- What the task asks: What is needed is a word-for-word copy of the lines below from the one with "- coffee table [204,274,350,372]" through the one with "- coffee table [259,258,458,400]", both included, with every picture left out.

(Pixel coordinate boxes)
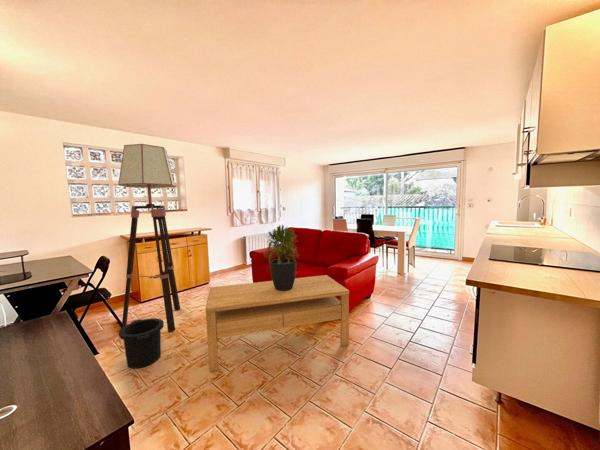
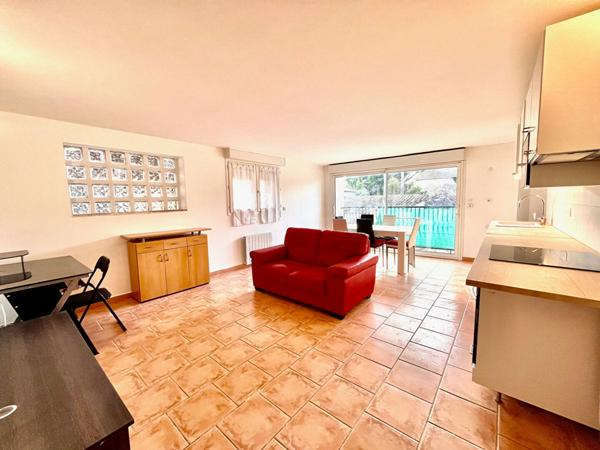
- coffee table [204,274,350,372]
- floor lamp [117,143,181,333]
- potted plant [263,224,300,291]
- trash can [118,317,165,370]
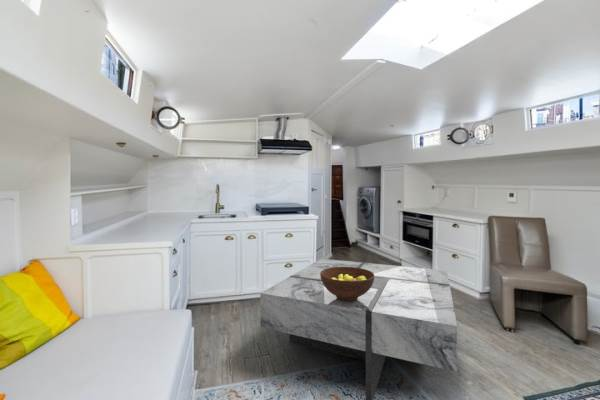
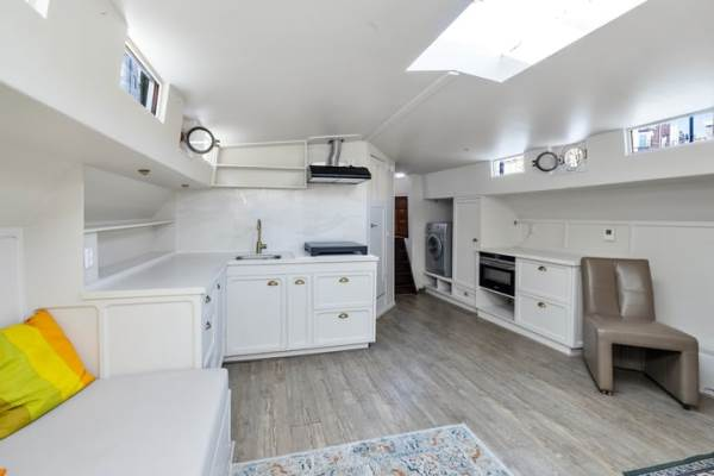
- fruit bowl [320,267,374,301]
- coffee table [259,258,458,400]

---

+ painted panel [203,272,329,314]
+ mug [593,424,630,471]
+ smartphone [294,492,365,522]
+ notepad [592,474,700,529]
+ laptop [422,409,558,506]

- Solution for this exercise:
- coffee table [204,274,350,372]
- floor lamp [117,143,181,333]
- potted plant [263,224,300,291]
- trash can [118,317,165,370]
- fruit bowl [320,267,374,301]
- coffee table [259,258,458,400]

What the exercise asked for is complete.